SCHRIFTLICHE AUFGABE: Finde in den folgenden Notendaten jede Zeile, in der die Zeichenfolge „clarinet“ vorkommt, und schreibe diese Zeilen ab. Groß- und Kleinschreibung ist dabei zu beachten.

BEREITGESTELLTE DATEN:
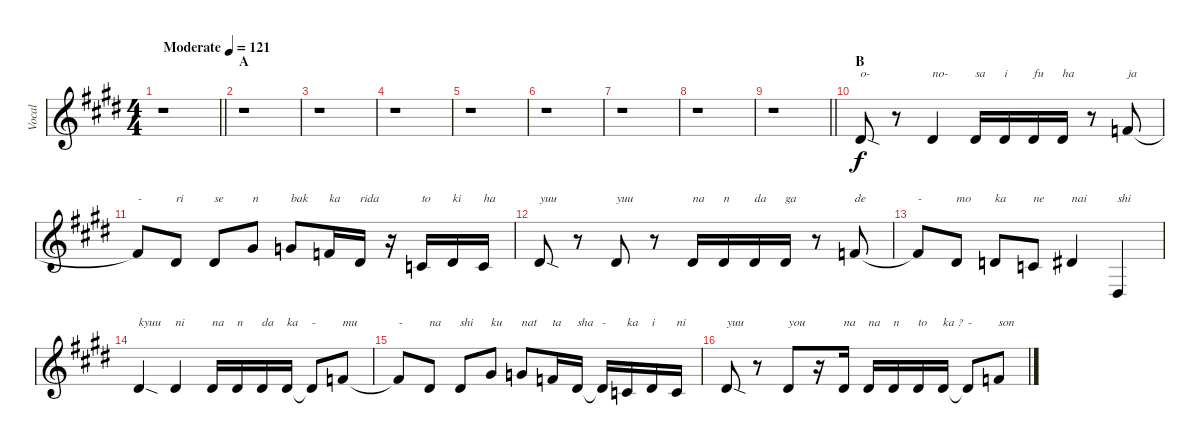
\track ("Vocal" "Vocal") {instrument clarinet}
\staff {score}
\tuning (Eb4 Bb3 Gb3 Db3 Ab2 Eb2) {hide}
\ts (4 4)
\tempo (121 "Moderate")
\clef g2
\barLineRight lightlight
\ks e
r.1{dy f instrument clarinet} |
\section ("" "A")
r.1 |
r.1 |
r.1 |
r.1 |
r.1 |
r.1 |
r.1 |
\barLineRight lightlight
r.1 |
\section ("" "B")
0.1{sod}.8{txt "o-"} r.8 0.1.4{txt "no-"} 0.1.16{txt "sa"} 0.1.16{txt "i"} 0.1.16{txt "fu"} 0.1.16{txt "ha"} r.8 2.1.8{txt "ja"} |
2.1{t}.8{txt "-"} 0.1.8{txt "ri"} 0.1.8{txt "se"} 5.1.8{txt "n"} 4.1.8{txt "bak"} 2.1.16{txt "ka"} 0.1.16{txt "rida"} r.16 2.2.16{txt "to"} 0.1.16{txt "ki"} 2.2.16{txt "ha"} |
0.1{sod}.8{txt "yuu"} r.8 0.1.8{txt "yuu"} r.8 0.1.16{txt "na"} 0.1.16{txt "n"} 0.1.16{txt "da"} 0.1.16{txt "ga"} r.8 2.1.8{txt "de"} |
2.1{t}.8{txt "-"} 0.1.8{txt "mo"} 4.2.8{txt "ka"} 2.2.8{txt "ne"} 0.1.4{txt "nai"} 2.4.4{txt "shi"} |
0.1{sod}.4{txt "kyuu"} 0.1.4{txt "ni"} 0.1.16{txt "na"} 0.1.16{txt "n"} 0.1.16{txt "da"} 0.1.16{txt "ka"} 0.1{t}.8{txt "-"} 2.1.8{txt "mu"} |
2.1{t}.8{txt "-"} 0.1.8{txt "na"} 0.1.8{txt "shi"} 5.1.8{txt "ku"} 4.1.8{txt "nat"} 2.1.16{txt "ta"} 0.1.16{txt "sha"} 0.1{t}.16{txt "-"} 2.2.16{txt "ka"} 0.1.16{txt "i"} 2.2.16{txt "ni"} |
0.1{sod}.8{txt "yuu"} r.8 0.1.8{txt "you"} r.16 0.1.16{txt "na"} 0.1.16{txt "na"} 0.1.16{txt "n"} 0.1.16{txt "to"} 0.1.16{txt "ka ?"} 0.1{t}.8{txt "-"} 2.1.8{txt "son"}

ANTWORT ZUR AUFGABE:
\track ("Vocal" "Vocal") {instrument clarinet}
r.1{dy f instrument clarinet} |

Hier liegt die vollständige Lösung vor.